PROBLEM REQUIREMENTS: Among the records below, determine how many lines have the word "baseboard" in them; output only the number.

RECORDS PROVIDED:

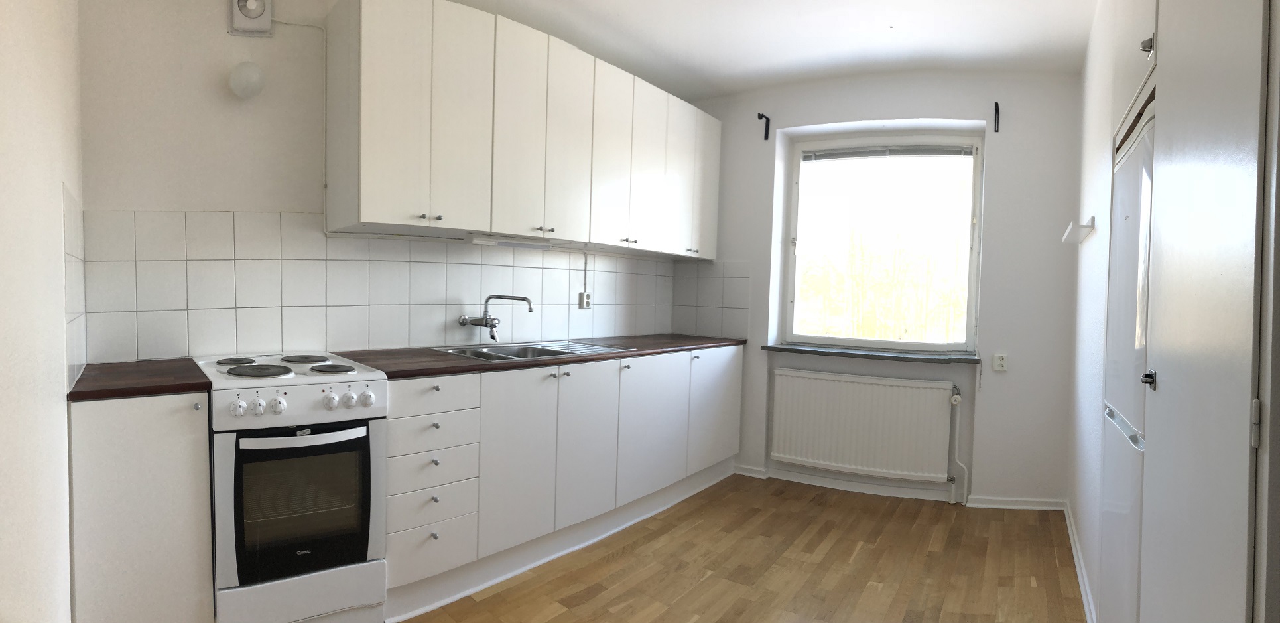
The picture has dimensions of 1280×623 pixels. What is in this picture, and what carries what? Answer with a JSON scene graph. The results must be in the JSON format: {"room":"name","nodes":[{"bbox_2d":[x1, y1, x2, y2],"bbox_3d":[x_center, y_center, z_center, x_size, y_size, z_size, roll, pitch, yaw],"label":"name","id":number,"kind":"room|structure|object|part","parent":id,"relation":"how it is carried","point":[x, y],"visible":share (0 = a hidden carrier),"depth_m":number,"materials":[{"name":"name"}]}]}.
{"room":"kitchen","nodes":[
{"label":"kitchen","id":0,"kind":"room"},
{"bbox_2d":[0,0,85,622],"bbox_3d":[-0.884,-0.137,0.827,3.046,2.626,0.212,3,2,37],"label":"left wall","id":1,"kind":"structure","parent":0,"point":[63,426],"depth_m":1.20,"materials":[{"name":"white paint"}]},
{"bbox_2d":[61,185,87,389],"bbox_3d":[-1.565,-0.046,1.639,0.393,0.517,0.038,3,2,37],"label":"tile backsplash","id":2,"kind":"structure","parent":1,"relation":"attached to","point":[69,240],"depth_m":1.63,"materials":[{"name":"white tile"}]},
{"bbox_2d":[71,0,683,367],"bbox_3d":[-0.667,-0.240,3.246,0.173,2.687,3.606,3,2,37],"label":"kitchen wall","id":3,"kind":"structure","parent":0,"point":[233,193],"depth_m":2.13,"materials":[{"name":"white paint"}]},
{"bbox_2d":[227,61,265,98],"bbox_3d":[-1.413,-0.856,2.165,0.117,0.138,0.115,0,2,-33],"label":"wall lamp","id":4,"kind":"object","parent":3,"relation":"attached to","point":[244,77],"visible":0.99,"depth_m":2.13,"materials":[{"name":"white"}]},
{"bbox_2d":[228,0,273,35],"bbox_3d":[-1.410,-1.130,2.182,0.061,0.184,0.117,3,2,37],"label":"extractor fan","id":5,"kind":"object","parent":3,"relation":"attached to","point":[258,11],"visible":0.99,"depth_m":2.18,"materials":[{"name":"white"}]},
{"bbox_2d":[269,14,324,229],"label":"cable conduit","id":6,"kind":"object","parent":3,"relation":"attached to","point":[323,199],"visible":0.9,"depth_m":2.37,"materials":[{"name":"white plastic"}]},
{"bbox_2d":[73,208,691,366],"bbox_3d":[-0.768,-0.099,2.946,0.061,0.572,2.298,3,2,37],"label":"tile backsplash","id":7,"kind":"structure","parent":3,"relation":"attached to","point":[140,308],"depth_m":2.40,"materials":[{"name":"white tile"}]},
{"bbox_2d":[458,293,533,339],"bbox_3d":[-0.651,0.028,2.892,0.348,0.234,0.180,2,2,11],"label":"tap","id":8,"kind":"object","parent":7,"relation":"attached to","point":[461,323],"visible":0.99,"depth_m":2.90,"materials":[{"name":"silver metal"}]},
{"bbox_2d":[578,290,592,308],"bbox_3d":[-0.260,-0.064,3.504,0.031,0.110,0.073,3,2,37],"label":"wall socket","id":9,"kind":"object","parent":7,"relation":"attached to","point":[581,295],"visible":0.98,"depth_m":3.49,"materials":[{"name":"white plastic"}]},
{"bbox_2d":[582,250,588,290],"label":"cable conduit","id":10,"kind":"object","parent":7,"relation":"attached to","point":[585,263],"visible":0.97,"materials":[{"name":"white plastic"}]},
{"bbox_2d":[324,0,718,257],"bbox_3d":[-0.300,-0.814,3.171,0.406,0.935,2.368,3,2,37],"label":"upper cabinet","id":11,"kind":"object","parent":3,"relation":"attached to","point":[373,219],"visible":0.98,"depth_m":2.55,"materials":[{"name":"white paint"}]},
{"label":"cabinet door","id":12,"kind":"part","parent":11,"relation":"part of","materials":[{"name":"white paint"}]},
{"bbox_2d":[464,232,553,248],"bbox_3d":[-0.570,-0.331,2.843,0.096,0.037,0.472,3,2,37],"label":"under-cabinet light","id":13,"kind":"object","parent":11,"relation":"attached to","point":[497,242],"visible":0.99,"depth_m":2.78,"materials":[{"name":"white plastic"}]},
{"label":"cabinet door","id":14,"kind":"part","parent":11,"relation":"part of","materials":[{"name":"white paint"}]},
{"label":"cabinet door","id":15,"kind":"part","parent":11,"relation":"part of","materials":[{"name":"white paint"}]},
{"bbox_3d":[-0.085,-0.791,3.091,0.094,0.918,0.358,3,2,37],"label":"cabinet door","id":16,"kind":"part","parent":11,"relation":"part of","materials":[{"name":"white paint"}]},
{"bbox_3d":[0.138,-0.786,3.377,0.096,0.921,0.361,3,2,37],"label":"cabinet door","id":17,"kind":"part","parent":11,"relation":"part of","materials":[{"name":"white paint"}]},
{"bbox_3d":[0.404,-0.817,3.712,0.231,0.875,0.425,3,2,37],"label":"cabinet door","id":18,"kind":"part","parent":11,"relation":"part of","materials":[{"name":"white paint"}]},
{"bbox_2d":[386,473,1087,622],"bbox_3d":[0.217,1.218,1.801,3.814,0.099,5.030,3,2,37],"label":"floor","id":19,"kind":"structure","parent":0,"point":[620,560],"depth_m":2.61,"materials":[{"name":"brown wood"}]},
{"bbox_2d":[68,388,214,622],"bbox_3d":[-1.525,0.673,1.825,0.540,0.885,0.309,3,2,37],"label":"base cabinet","id":20,"kind":"object","parent":19,"relation":"on","point":[173,479],"visible":0.83,"depth_m":1.63,"materials":[{"name":"white paint"}]},
{"bbox_2d":[68,357,212,400],"bbox_3d":[-1.529,0.209,1.829,0.559,0.034,0.376,3,2,37],"label":"countertop","id":21,"kind":"structure","parent":20,"relation":"on","point":[89,373],"depth_m":1.71,"materials":[{"name":"brown"}]},
{"bbox_2d":[197,350,390,622],"bbox_3d":[-1.189,0.610,2.062,0.460,0.857,0.684,0,2,-37],"label":"stove","id":22,"kind":"object","parent":19,"relation":"on","point":[358,549],"visible":0.95,"depth_m":1.84,"materials":[{"name":"white metal"}]},
{"bbox_3d":[-1.383,0.178,2.061,0.129,0.022,0.133,0,2,-37],"label":"burner","id":23,"kind":"part","parent":22,"relation":"part of","materials":[{"name":"metal"}]},
{"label":"knob","id":24,"kind":"part","parent":22,"relation":"part of","materials":[{"name":"white plastic"}]},
{"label":"knob","id":25,"kind":"part","parent":22,"relation":"part of","materials":[{"name":"white plastic"}]},
{"bbox_3d":[-1.213,0.196,1.927,0.201,0.023,0.216,0,2,-37],"label":"burner","id":26,"kind":"part","parent":22,"relation":"part of","materials":[{"name":"black metal"}]},
{"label":"knob","id":27,"kind":"part","parent":22,"relation":"part of","materials":[{"name":"white plastic"}]},
{"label":"base","id":28,"kind":"part","parent":22,"relation":"part of","materials":[{"name":"white metal"}]},
{"bbox_3d":[-1.217,0.180,2.211,0.167,0.022,0.184,0,2,-37],"label":"burner","id":29,"kind":"part","parent":22,"relation":"part of","materials":[{"name":"metal"}]},
{"bbox_3d":[-0.969,0.389,1.796,0.366,0.029,0.061,0,2,-30],"label":"oven handle","id":30,"kind":"part","parent":22,"relation":"part of","materials":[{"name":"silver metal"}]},
{"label":"knob","id":31,"kind":"part","parent":22,"relation":"part of","materials":[{"name":"white plastic"}]},
{"bbox_3d":[-1.015,0.197,2.010,0.146,0.022,0.170,0,2,-37],"label":"burner","id":32,"kind":"part","parent":22,"relation":"part of","materials":[{"name":"black metal"}]},
{"bbox_3d":[-0.908,0.288,1.898,0.039,0.049,0.036,0,2,-37],"label":"knob","id":33,"kind":"part","parent":22,"relation":"part of","materials":[{"name":"white plastic"}]},
{"bbox_3d":[-0.859,0.290,1.918,0.040,0.049,0.035,0,2,-37],"label":"knob","id":34,"kind":"part","parent":22,"relation":"part of","materials":[{"name":"white plastic"}]},
{"bbox_2d":[378,346,743,614],"bbox_3d":[-0.214,0.672,3.104,0.643,0.869,2.371,3,2,37],"label":"base cabinet","id":35,"kind":"object","parent":19,"relation":"on","point":[390,467],"visible":0.69,"depth_m":2.53,"materials":[{"name":"white paint"}]},
{"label":"drawer","id":36,"kind":"part","parent":35,"relation":"part of","materials":[{"name":"white paint"}]},
{"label":"drawer","id":37,"kind":"part","parent":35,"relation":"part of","materials":[{"name":"white paint"}]},
{"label":"drawer","id":38,"kind":"part","parent":35,"relation":"part of","materials":[{"name":"white paint"}]},
{"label":"drawer","id":39,"kind":"part","parent":35,"relation":"part of","materials":[{"name":"white paint"}]},
{"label":"knob","id":40,"kind":"part","parent":35,"relation":"part of","materials":[{"name":"metal"}]},
{"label":"cabinet door","id":41,"kind":"part","parent":35,"relation":"part of","materials":[{"name":"white paint"}]},
{"bbox_2d":[327,332,746,379],"bbox_3d":[-0.247,0.206,3.216,0.794,0.034,2.368,3,2,37],"label":"countertop","id":42,"kind":"structure","parent":35,"relation":"on","point":[467,365],"depth_m":2.59,"materials":[{"name":"brown wood"}]},
{"bbox_2d":[431,339,633,360],"bbox_3d":[-0.470,0.262,2.870,0.535,0.158,0.867,3,2,37],"label":"sink","id":43,"kind":"object","parent":42,"relation":"in","point":[495,352],"visible":0.4,"depth_m":2.92,"materials":[{"name":"silver metal"}]},
{"bbox_3d":[-0.184,0.623,2.714,0.068,0.697,0.397,3,2,37],"label":"cabinet door","id":44,"kind":"part","parent":35,"relation":"part of","materials":[{"name":"white paint"}]},
{"bbox_3d":[0.130,0.614,3.076,0.076,0.693,0.541,3,2,37],"label":"cabinet door","id":45,"kind":"part","parent":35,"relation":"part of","materials":[{"name":"white paint"}]},
{"bbox_3d":[0.537,0.596,3.550,0.067,0.684,0.499,3,2,37],"label":"cabinet door","id":46,"kind":"part","parent":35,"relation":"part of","materials":[{"name":"white paint"}]},
{"bbox_2d":[1098,78,1154,622],"bbox_3d":[1.623,0.327,1.520,0.585,1.782,0.662,3,2,37],"label":"refrigerator","id":47,"kind":"object","parent":19,"relation":"on","point":[1126,172],"visible":0.29,"depth_m":1.60,"materials":[{"name":"white metal"}]},
{"bbox_3d":[1.191,0.158,1.334,0.033,0.041,0.035,3,2,37],"label":"door handle","id":48,"kind":"part","parent":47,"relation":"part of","materials":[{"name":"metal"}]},
{"bbox_2d":[435,0,1096,97],"bbox_3d":[0.346,-1.461,1.817,3.655,0.130,4.799,3,2,37],"label":"ceiling","id":49,"kind":"structure","parent":0,"point":[900,41],"depth_m":3.04,"materials":[{"name":"white paint"}]},
{"bbox_2d":[681,69,1087,510],"bbox_3d":[1.492,-0.187,3.819,2.768,2.641,0.314,2,2,19],"label":"back wall","id":50,"kind":"structure","parent":0,"point":[999,170],"depth_m":3.45,"materials":[{"name":"paint"}]},
{"bbox_2d":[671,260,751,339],"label":"tile backsplash","id":51,"kind":"structure","parent":50,"relation":"attached to","point":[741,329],"depth_m":4.06,"materials":[{"name":"tile"}]},
{"bbox_2d":[757,112,771,139],"bbox_3d":[0.876,-1.203,3.770,0.040,0.163,0.158,3,2,37],"label":"curtain bracket","id":52,"kind":"object","parent":50,"relation":"attached to","point":[762,115],"visible":0.98,"depth_m":3.82,"materials":[{"name":"black metal"}]},
{"bbox_2d":[768,366,957,483],"bbox_3d":[1.432,0.728,3.634,1.076,0.645,0.085,2,2,21],"label":"radiator","id":53,"kind":"object","parent":50,"relation":"attached to","point":[904,388],"visible":1,"depth_m":3.59,"materials":[{"name":"white metal"}]},
{"bbox_2d":[948,384,968,502],"bbox_3d":[1.995,0.813,3.509,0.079,0.704,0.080,2,2,18],"label":"radiator pipe","id":54,"kind":"object","parent":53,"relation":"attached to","point":[958,399],"visible":0.96,"depth_m":3.50,"materials":[{"name":"white metal"}]},
{"bbox_2d":[760,342,982,363],"bbox_3d":[1.510,0.266,3.717,1.161,0.036,0.343,3,2,37],"label":"window sill","id":55,"kind":"structure","parent":50,"relation":"attached to","point":[786,348],"depth_m":3.60,"materials":[{"name":"stone"}]},
{"bbox_2d":[781,130,982,352],"bbox_3d":[1.648,-0.436,3.799,1.028,1.433,0.134,3,2,37],"label":"window","id":56,"kind":"structure","parent":50,"relation":"in","point":[893,341],"depth_m":3.78,"materials":[{"name":"glass"}]},
{"bbox_2d":[801,143,974,159],"bbox_3d":[1.634,-1.010,3.706,0.980,0.075,0.043,2,2,19],"label":"window blind","id":57,"kind":"object","parent":56,"relation":"attached to","point":[960,151],"visible":0.97,"depth_m":3.69,"materials":[{"name":"grey metal"}]},
{"bbox_2d":[735,462,1067,508],"bbox_3d":[1.607,1.108,3.653,2.093,0.071,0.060,2,2,20],"label":"baseboard","id":58,"kind":"structure","parent":50,"relation":"attached to","point":[1031,503],"depth_m":3.60,"materials":[{"name":"white paint"}]},
{"bbox_2d":[992,100,1000,131],"bbox_3d":[2.123,-1.123,3.350,0.026,0.155,0.115,3,2,37],"label":"curtain bracket","id":59,"kind":"object","parent":50,"relation":"attached to","point":[997,111],"visible":0.98,"depth_m":3.39,"materials":[{"name":"black metal"}]},
{"bbox_2d":[992,352,1008,371],"bbox_3d":[2.188,0.303,3.423,0.072,0.110,0.012,2,2,18],"label":"wall socket","id":60,"kind":"object","parent":50,"relation":"attached to","point":[1001,367],"visible":0.99,"depth_m":3.42,"materials":[{"name":"white plastic"}]},
{"bbox_2d":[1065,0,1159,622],"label":"right wall","id":61,"kind":"structure","parent":0,"point":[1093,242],"depth_m":2.47,"materials":[{"name":"white paint"}]},
{"bbox_2d":[1061,216,1094,243],"bbox_3d":[2.134,-0.380,2.772,0.095,0.066,0.463,3,2,37],"label":"wall shelf","id":62,"kind":"object","parent":61,"relation":"attached to","point":[1068,233],"visible":0.99,"depth_m":2.63,"materials":[{"name":"white"}]},
{"bbox_2d":[1063,501,1096,622],"bbox_3d":[1.900,1.152,2.448,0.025,0.083,1.723,3,2,37],"label":"baseboard","id":63,"kind":"structure","parent":61,"relation":"attached to","point":[1080,581],"depth_m":2.55,"materials":[{"name":"white paint"}]},
{"bbox_2d":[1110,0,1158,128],"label":"cabinet above refrigerator","id":64,"kind":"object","parent":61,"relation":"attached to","point":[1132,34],"visible":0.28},
{"bbox_2d":[1138,0,1272,622],"bbox_3d":[0.940,0.105,0.958,0.082,2.195,0.779,3,2,37],"label":"door","id":65,"kind":"structure","parent":61,"relation":"in","point":[1162,388],"depth_m":0.85,"materials":[{"name":"white paint"}]},
{"bbox_3d":[1.098,-0.562,1.239,0.020,0.034,0.021,3,2,37],"label":"hinge","id":66,"kind":"part","parent":65,"relation":"part of","materials":[{"name":"silver metal"}]},
{"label":"hinge","id":67,"kind":"part","parent":65,"relation":"part of","materials":[{"name":"metal"}]},
{"label":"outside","id":68,"kind":"structure","parent":0,"visible":0},
{"label":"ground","id":69,"kind":"structure","parent":68,"visible":0},
{"bbox_2d":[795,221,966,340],"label":"tree","id":70,"kind":"object","parent":69,"relation":"on","point":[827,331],"visible":0.51,"materials":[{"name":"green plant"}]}
]}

TASK OUTPUT: 2